A merry-go-round rotates at the rate of 0.16 rad/s with a(n) 43.0 kg man standing at a point 2.4 m from the axis of rotation.

What is the new angular speed when the man walks to a point 0.64 m from the center? Assume that the merry-go-round is a solid 5.99 ×102 kg cylinder with a radius of 3.87 m.
Answer in units of rad/s.

To find the new angular speed of the merry-go-round when the man walks to a point closer to the center, we need to apply the law of conservation of angular momentum.

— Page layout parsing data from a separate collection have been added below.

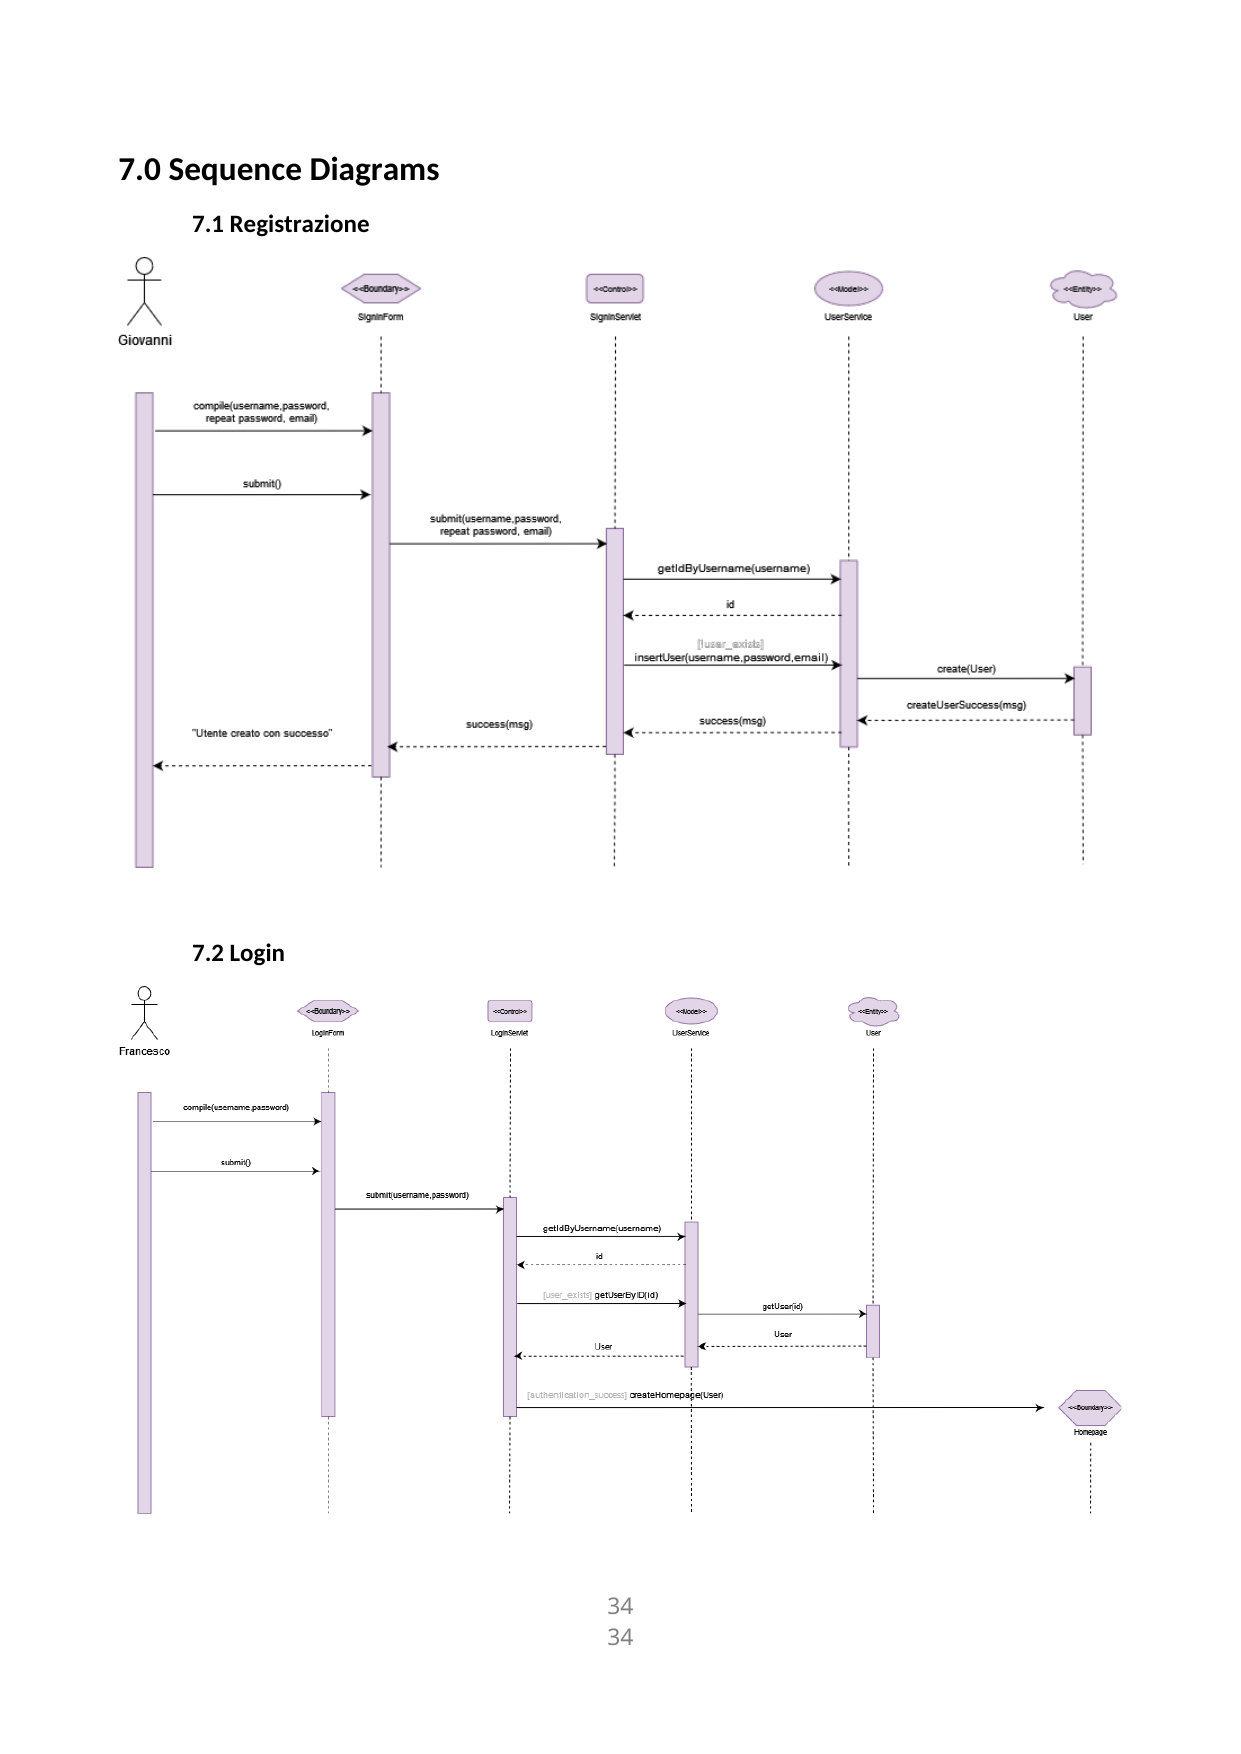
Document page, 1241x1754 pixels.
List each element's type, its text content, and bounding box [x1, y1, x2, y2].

picture [118, 986, 1122, 1514]
text 7.0 Sequence Diagrams [118, 148, 1122, 188]
text 7.2 Login [118, 937, 1122, 968]
picture [118, 257, 1121, 869]
text 7.1 Registrazione [192, 208, 1122, 239]
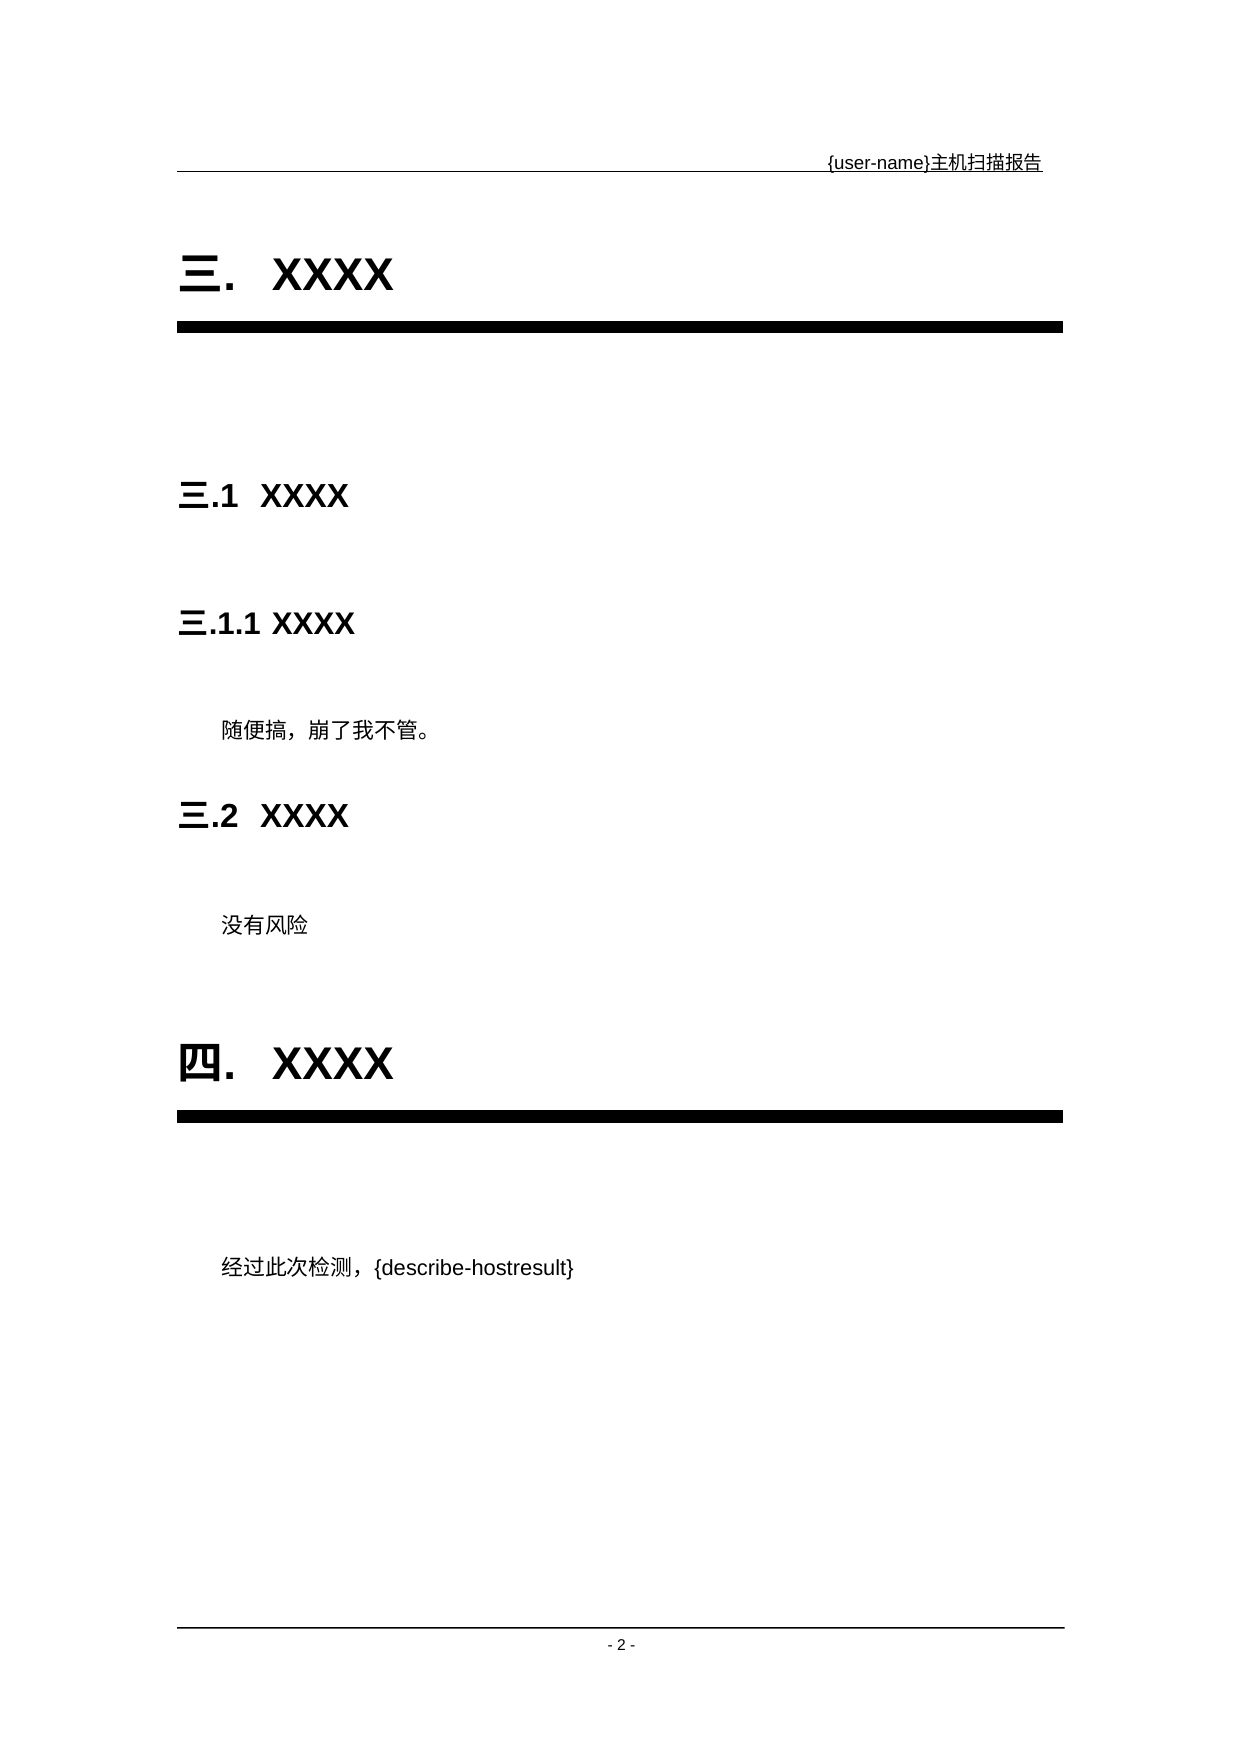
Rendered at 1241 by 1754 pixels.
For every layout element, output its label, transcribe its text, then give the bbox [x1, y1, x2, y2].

The angular momentum L of an object is given by the equation L = Iω, where I is the moment of inertia and ω is the angular speed.

Before the man walks, the total angular momentum of the system is given by the sum of the man's angular momentum and the merry-go-round's angular momentum.

The moment of inertia I of the merry-go-round can be calculated using the formula for a solid cylinder: I = 0.5 * m * r^2, where m is the mass of the merry-go-round and r is its radius.

The angular momentum of the man is calculated by multiplying his moment of inertia (which can be approximated as a point mass) by his angular speed: L man = m man * ω man.

The total initial angular momentum is the sum of these two components: L initial = L man + L merry-go-round.

When the man walks closer to the center, the moment of inertia of the system changes because the distribution of mass changes. The new moment of inertia I' can be calculated using the same formula as before, but with the new distance r' from the axis of rotation.

Since angular momentum is conserved, the initial angular momentum is equal to the final angular momentum: L initial = L final.

To find the final angular speed ω', we rearrange the equation and solve for ω' = L final / I'.

Substituting the expressions for the initial angular momentum and the new moment of inertia, we get:

L initial = L man + L merry-go-round
L final = m man * ω' + I' * ω'

Setting these two expressions equal to each other, we have:

m man * ω man + I * ω = m man * ω' + I' * ω'

Since we want to find ω', we solve for it:

m man * ω' = m man * ω man + I * ω - I' * ω'

Simplifying the equation, we have:

ω' = (m man * ω man + I * ω - I' * ω') / m man

Now we can substitute the given values into the equation to calculate the new angular speed:

m man = 43.0 kg (mass of the man)
ω man = 0.16 rad/s (initial angular speed of the man)
I = 0.5 * 5.99 × 10^2 kg * (3.87 m)^2 (moment of inertia of the merry-go-round)
r' = 0.64 m (new distance of the man from the axis of rotation)

Substituting these values into the equation:

ω' = (43.0 kg * 0.16 rad/s + 0.5 * 5.99 × 10^2 kg * (3.87 m)^2 * 0.16 rad/s - 0.5 * 5.99 × 10^2 kg * (0.64 m)^2 * ω') / 43.0 kg

Solving for ω', we can simplify the equation to:

ω' = (43.0 kg * 0.16 rad/s + 0.5 * 5.99 × 10^2 kg * (3.87 m)^2 * 0.16 rad/s) / (43.0 kg + 0.5 * 5.99 × 10^2 kg * (0.64 m)^2)

Evaluating this expression, we get the value of the new angular speed ω'.